- Task instructions -
Please count, in the material below, each line containing "height", and report only the number.

[Listed entries Boundary: Start]

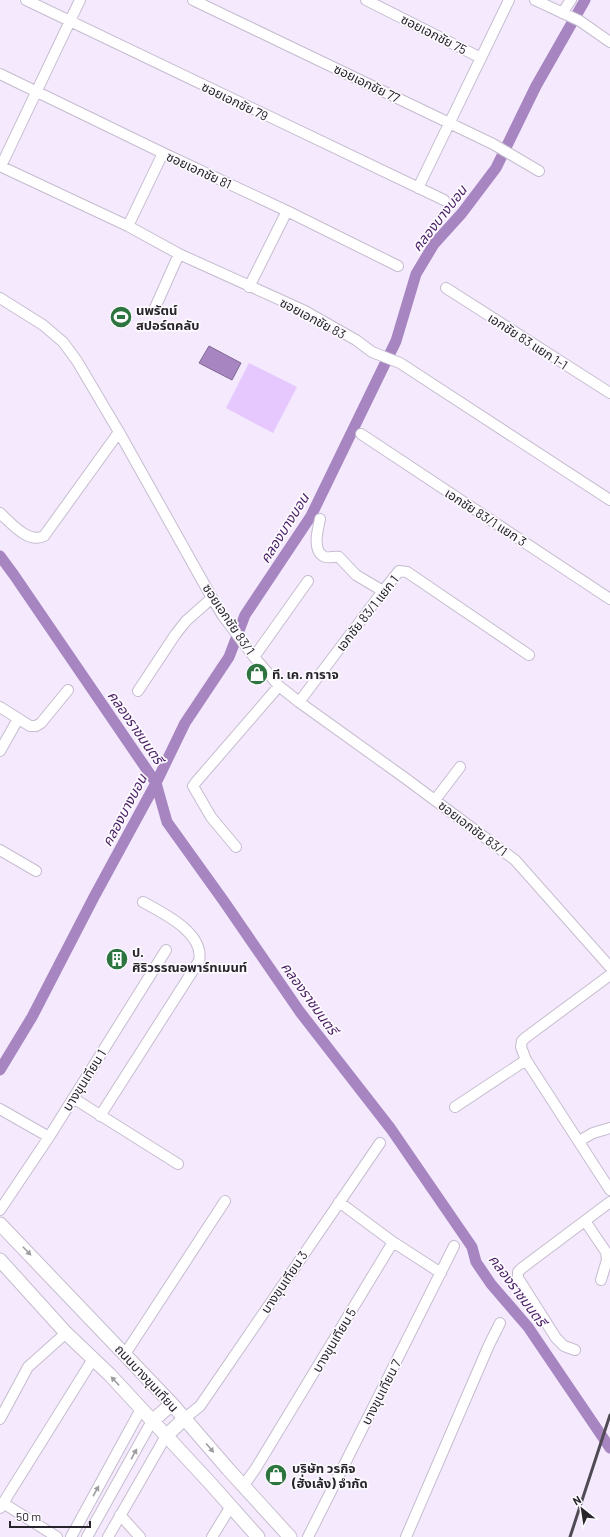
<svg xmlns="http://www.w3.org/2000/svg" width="610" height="1537" font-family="Barlow,'Noto Sans Thai',sans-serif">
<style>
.green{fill:#e6c8fe}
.water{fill:#a685c0;stroke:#806893}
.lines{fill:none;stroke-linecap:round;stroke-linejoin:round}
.canal{stroke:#a685c0;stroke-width:11}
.minor-casing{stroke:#c6bccf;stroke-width:12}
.major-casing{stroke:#c6bccf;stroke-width:15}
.minor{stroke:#fff;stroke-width:10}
.major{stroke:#fff;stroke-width:13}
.rail{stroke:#4f4a53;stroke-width:3}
.oneway{fill:#9e9ca0}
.labels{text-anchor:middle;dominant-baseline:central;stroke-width:3.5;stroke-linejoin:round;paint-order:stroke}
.street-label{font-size:13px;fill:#28242b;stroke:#fcfafe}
.poi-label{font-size:13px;font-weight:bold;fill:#28242b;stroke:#fcfafe;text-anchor:start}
.water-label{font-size:14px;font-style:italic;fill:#481c63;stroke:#fcfafe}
</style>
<rect width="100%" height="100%" fill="#f4e9fd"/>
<path class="green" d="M 249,363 L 297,387 L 273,433 L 226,408 Z"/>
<path class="water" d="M 209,346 L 241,363 L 232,380 L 199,363 Z"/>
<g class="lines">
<path class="canal" d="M 0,556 L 14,575 L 156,783 L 167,822 L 223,900 L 300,1012 L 391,1129 L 472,1247 L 476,1262 L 491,1284 L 528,1327 L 610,1448
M 0,1070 L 32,1017 L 94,897 L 156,783 L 185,723 L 229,657 L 245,615 L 311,516 L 396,341 L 416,274 L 434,244 L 462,213 L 496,168 L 536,86 L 585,0"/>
<g class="minor-casing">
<path id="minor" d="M 26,0 L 444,200
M 193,0 L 493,144 L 539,171
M 366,0 L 481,58
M 535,0 L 580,21 L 610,42
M 562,13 L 571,0
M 0,74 L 163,153 L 287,211 L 398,266
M 0,166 L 128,226 L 179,254 L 305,311 L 356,340 L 372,352 L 400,363 L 610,500
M 1,166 L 80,0
M 418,188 L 509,0
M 128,226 L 163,153
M 249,287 L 287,211
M 446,288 L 610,393
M 0,298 L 43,325 L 63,342 L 77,361 L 119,432 L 212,598 L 223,616 L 254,657 L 279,686 L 299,702 L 405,778 L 515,860 L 610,967
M 154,310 L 179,254
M 361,434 L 610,599
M 0,513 C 11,523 28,544 44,536 L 119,432
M 320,519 C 318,529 312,549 323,556 C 327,559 334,556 339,557 L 356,575 L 383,591
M 254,657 L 308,581
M 138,691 L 175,635 L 186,621 L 212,598
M 299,702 L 383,591 L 399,571 L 407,572 L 529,655
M 0,707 L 30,726 L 36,726 L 41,723 L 68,690
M 0,751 L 18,719
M 435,800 L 460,767
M 236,847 L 211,817 L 193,786 L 196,782 L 279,686
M 0,850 L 36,871
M 610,975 L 525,1038 L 522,1041 L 521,1047 L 526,1060 L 610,1190
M 73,1098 L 178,1164
M 455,1107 L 526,1060
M 0,1109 L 49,1137
M 100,1116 L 199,961 C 205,933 163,913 143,902
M 579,1141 L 593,1133 L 610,1128
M 339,1202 L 393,1242
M 0,1210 L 49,1137 L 166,950
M 585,1221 L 606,1252 L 607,1260 L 601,1280
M 575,1350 L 564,1346 L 556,1338 L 518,1278 L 518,1272 L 522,1268 L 610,1202
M 125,1354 L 225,1201
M 185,1418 L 200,1406 L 380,1143
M 0,1419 L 28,1367 L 66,1333
M 244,1485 L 256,1468 L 393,1242 L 441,1273
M 3,1503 L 57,1537
M 0,1508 L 93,1359
M 120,1515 L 140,1537
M 71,1537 L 141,1409
M 87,1537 L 152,1421
M 108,1537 L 166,1436
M 212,1537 L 231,1506
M 308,1537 L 454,1246
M 406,1537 L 489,1345 L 500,1323"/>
</g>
<g class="major-casing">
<path id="major" d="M 0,1224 L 172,1404 L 228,1469 L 290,1537
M 0,1260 L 66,1333 L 110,1375 L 210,1483 L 258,1537
M 152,1421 L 172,1404
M 166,1436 L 185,1418"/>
</g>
<use href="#minor" class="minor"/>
<use href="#major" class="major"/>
<path class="rail" d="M 570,1537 L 610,1415"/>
</g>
<defs><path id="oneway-solid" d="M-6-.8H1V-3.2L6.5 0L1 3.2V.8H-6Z"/></defs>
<g class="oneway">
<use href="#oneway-solid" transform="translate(27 1251) rotate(46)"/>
<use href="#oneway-solid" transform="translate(115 1381) rotate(-133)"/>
<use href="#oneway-solid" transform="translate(210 1448) rotate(50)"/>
<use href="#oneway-solid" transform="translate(134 1454) rotate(-61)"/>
<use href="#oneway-solid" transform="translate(96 1491) rotate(-61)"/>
</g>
<defs>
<g id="stadium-disc" transform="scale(1.15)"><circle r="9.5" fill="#2d7440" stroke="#fcfafe"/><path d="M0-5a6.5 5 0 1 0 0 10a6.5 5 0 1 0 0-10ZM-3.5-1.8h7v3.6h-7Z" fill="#fff"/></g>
<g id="shop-disc" transform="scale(1.15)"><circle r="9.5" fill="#2d7440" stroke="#fcfafe"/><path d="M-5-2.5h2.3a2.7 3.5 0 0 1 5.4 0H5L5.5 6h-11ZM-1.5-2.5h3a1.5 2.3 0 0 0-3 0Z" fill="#fff"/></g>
<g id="building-disc" transform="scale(1.15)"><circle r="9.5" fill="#2d7440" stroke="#fcfafe"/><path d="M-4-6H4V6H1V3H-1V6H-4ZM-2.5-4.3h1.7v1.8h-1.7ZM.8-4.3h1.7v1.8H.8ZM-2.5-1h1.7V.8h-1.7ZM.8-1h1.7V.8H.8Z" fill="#fff"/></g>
</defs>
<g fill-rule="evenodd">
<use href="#stadium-disc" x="121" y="317"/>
<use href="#shop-disc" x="257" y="674"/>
<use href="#building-disc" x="117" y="959"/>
<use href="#shop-disc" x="276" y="1475"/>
</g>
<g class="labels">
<g class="street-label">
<text transform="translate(434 34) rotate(27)">ซอยเอกชัย 75</text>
<text transform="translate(367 83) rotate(26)">ซอยเอกชัย 77</text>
<text transform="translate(235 101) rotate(26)">ซอยเอกชัย 79</text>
<text transform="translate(199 170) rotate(25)">ซอยเอกชัย 81</text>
<text transform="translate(313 318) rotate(28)">ซอยเอกชัย 83</text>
<text transform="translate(528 341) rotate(33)">เอกชัย 83 แยก 1-1</text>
<text transform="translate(486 517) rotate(33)">เอกชัย 83/1 แยก 3</text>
<text transform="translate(367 613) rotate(-52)">เอกชัย 83/1 แยก 1</text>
<text transform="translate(229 619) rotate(56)">ซอยเอกชัย 83/1</text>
<text transform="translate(473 828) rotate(37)">ซอยเอกชัย 83/1</text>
<text transform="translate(84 1080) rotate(-58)">บางขุนเทียน 1</text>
<text transform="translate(284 1282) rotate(-56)">บางขุนเทียน 3</text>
<text transform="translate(334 1340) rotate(-59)">บางขุนเทียน 5</text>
<text transform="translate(147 1378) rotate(47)">ถนนบางขุนเทียน</text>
<text transform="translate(381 1392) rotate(-63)">บางขุนเทียน 7</text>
</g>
<g class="poi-label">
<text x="136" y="310">นพรัตน์<tspan x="136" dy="15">สปอร์ตคลับ</tspan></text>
<text x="272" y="674">ที. เค. การาจ</text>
<text x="132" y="952">ป.<tspan x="132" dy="15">ศิริวรรณอพาร์ทเมนท์</tspan></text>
<text x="292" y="1468">บริษัท วรกิจ<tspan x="292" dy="15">(ฮั่งเล้ง) จำกัด</tspan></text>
</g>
<g class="water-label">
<text transform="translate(439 218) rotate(-52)">คลองบางบอน</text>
<text transform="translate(284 528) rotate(-58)">คลองบางบอน</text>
<text transform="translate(136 727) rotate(55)">คลองราชมนตรี</text>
<text transform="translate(124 810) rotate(-62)">คลองบางบอน</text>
<text transform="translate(310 998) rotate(54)">คลองราชมนตรี</text>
<text transform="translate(518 1290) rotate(53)">คลองราชมนตรี</text>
</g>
</g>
<g transform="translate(582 1509) rotate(330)" stroke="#fcfafe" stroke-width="3" paint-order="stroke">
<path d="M0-3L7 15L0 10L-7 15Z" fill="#28242b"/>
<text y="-6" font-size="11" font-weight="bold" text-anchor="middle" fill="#28242b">N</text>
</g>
<path d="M10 1521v6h80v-6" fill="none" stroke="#28242b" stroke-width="2"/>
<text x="16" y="1521" font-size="12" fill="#28242b" stroke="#fcfafe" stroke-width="3" paint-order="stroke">50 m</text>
</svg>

[Listed entries Boundary: End]

- Output -
2